DESCRIPTION (provided by applicant): BRCA1 is for the cellular to DNA and for reco`mbination, although required response damage homologous it is not yet clear exactly what role it plays in these critical processes. BRCA1 also acts as a co-activator of p53-responsive promoter elements, suggesting that modulating expression of genes that mediate apoptosis and cell cycling is part of this process. Yet, given the universal nature of these cellular processes, it is difficult to explain the striking differences in cancer risk between breast and other tissues in women with BRCA1 germline mutations. The answer will lie in a meticulous dissection of events that initiate and drive BRCAl-associated tumorigenesis. One important clue is that of hormone responsiveness in the tissues at highest risk. During the last funding period, we developed a murine model that recapitulates a known disease-associated human germline BRCA1 mutation with a conditional deletion of the C-terminus of Brca1. We will use that model to ask: What genetic events are necessary for BRCA1-related tumors to develop? The specific aims of this proposal are: Aim 1: To generate murine mammary hyperplasia and carcinomas in mice with a homozygous deletion of the Brcal BRCT domain. Aim 2: To define the early genetic changes in BRCA1 related tumorigenesis using genomic analyses of murine and human tissue Aim3: To define the role of estrogen in the initiation and progression of Brcal-associated mammary tumors. Aim 4: To evaluate the role of haploinsufficiency in BRCA1 mut/wt cells.
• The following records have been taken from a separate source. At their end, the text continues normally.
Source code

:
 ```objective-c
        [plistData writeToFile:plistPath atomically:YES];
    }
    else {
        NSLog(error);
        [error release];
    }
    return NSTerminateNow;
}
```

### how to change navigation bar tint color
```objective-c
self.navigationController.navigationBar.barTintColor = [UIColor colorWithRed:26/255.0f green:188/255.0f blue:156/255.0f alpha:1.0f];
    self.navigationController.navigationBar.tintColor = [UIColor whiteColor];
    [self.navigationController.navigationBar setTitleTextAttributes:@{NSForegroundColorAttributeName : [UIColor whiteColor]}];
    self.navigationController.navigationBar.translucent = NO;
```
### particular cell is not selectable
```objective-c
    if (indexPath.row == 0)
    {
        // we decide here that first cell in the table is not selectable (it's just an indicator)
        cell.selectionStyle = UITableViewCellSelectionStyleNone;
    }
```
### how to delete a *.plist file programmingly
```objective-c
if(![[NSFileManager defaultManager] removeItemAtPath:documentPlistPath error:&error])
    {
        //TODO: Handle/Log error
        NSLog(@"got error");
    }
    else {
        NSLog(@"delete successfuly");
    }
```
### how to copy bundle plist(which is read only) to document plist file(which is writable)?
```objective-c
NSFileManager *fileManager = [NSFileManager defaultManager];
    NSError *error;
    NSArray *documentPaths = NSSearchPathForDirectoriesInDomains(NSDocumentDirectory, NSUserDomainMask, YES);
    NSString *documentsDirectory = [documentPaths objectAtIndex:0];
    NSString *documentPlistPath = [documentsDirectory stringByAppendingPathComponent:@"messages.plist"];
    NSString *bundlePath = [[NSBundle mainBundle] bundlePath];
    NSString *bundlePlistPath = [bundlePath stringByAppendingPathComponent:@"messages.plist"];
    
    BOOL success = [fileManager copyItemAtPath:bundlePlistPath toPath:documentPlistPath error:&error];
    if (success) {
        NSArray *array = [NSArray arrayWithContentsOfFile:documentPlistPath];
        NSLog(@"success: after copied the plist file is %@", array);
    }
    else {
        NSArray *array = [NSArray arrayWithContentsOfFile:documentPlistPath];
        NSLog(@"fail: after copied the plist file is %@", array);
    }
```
The completion of this work will define pathways that are altered in BRCAl-associated cancers and will determine whether ER-negative breast cancers predominate in women with BRCA1 mutations because they arise from cells that are intrinsically ER negative or because other proliferative advantages replace ER signaling. We will determine whether heterozygous BRCA1 wt/mut cells have higher mutation rates than BRCA1 wt/wt cells, and whether this effect, if present, is enhanced by estrogen. A complete understanding of these events will lead to testable strategies for prevention, early diagnosis and treatment for women with BRCA1 mutations as well as an enhanced understanding of the molecular events that drive cancer development in general.